Holler and Dash
It has now been four hours since I consumed the most delicious biscuit sandwich I’ve ever eaten. And I still can’t move. Like not an inch. In a good way.
The place is Holler and Dash. The biscuits are righteous. The fillings are decadent. And they have fresh-out-of-the-fryer beignets. With a coffee dipping sauce. I’m almost delirious.
So for those of you outside the South you should know that we take our biscuits seriously. It’s harder than you think to make a good one. The dough has to be handled as little as possible, like maybe just pass your hand over it in a loving way. It has to be flaky but sturdy enough to stand up to sausage gravy or a deep fried chicken thigh. For years, believe it or not, the best biscuit in the South came from a fast-food chain – Hardee’s. They’re still in the running because they’re made from scratch every morning.
Then Biscuit Love opened and that changed everything. Devoted to biscuits served at their finest. But now, I think I’ve got a new favorite boyfriend in Holler and Dash.
Let’s go on a little culinary tour, shall we?
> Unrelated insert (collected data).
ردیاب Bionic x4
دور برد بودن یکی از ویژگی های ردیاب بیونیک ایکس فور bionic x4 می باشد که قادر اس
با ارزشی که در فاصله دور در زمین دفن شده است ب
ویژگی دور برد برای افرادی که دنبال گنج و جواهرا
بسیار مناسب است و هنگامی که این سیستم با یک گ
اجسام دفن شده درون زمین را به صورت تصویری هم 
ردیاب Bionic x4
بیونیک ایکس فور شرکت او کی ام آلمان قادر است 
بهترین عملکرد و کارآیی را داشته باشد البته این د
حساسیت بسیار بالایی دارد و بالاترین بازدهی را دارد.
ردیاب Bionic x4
How about this! The Pork Rambler with fried pork tenderloin, blackberry butter and fried onion straws. You can spot some pickled okra peeking out behind the biscuit. And you can see those flaky layers in the biscuit top.
Or this! The Hollarback Club with bacon, guacamole, fried green tomato and Hollerback sauce.
And the biscuit sandwich that made King Daddy declare that he will be back:
The Chicken. Set. Go. with fried chicken, pimento cheese, jalapeno and sorghum.
And there’s an unexpected surprise in the restrooms. I won’t spoil it. Just make sure you visit the restrooms.
There are only four Holler and Dash’s in the U.S. right now, not surprisingly all in the South. For the record, I own no stock in the company and have no relationship with them whatsoever other than my enduring admiration for a good biscuit.
They also serve kale as a biscuit substitute, a betrayal of everything I hold dear. But I’ll take that up with the management.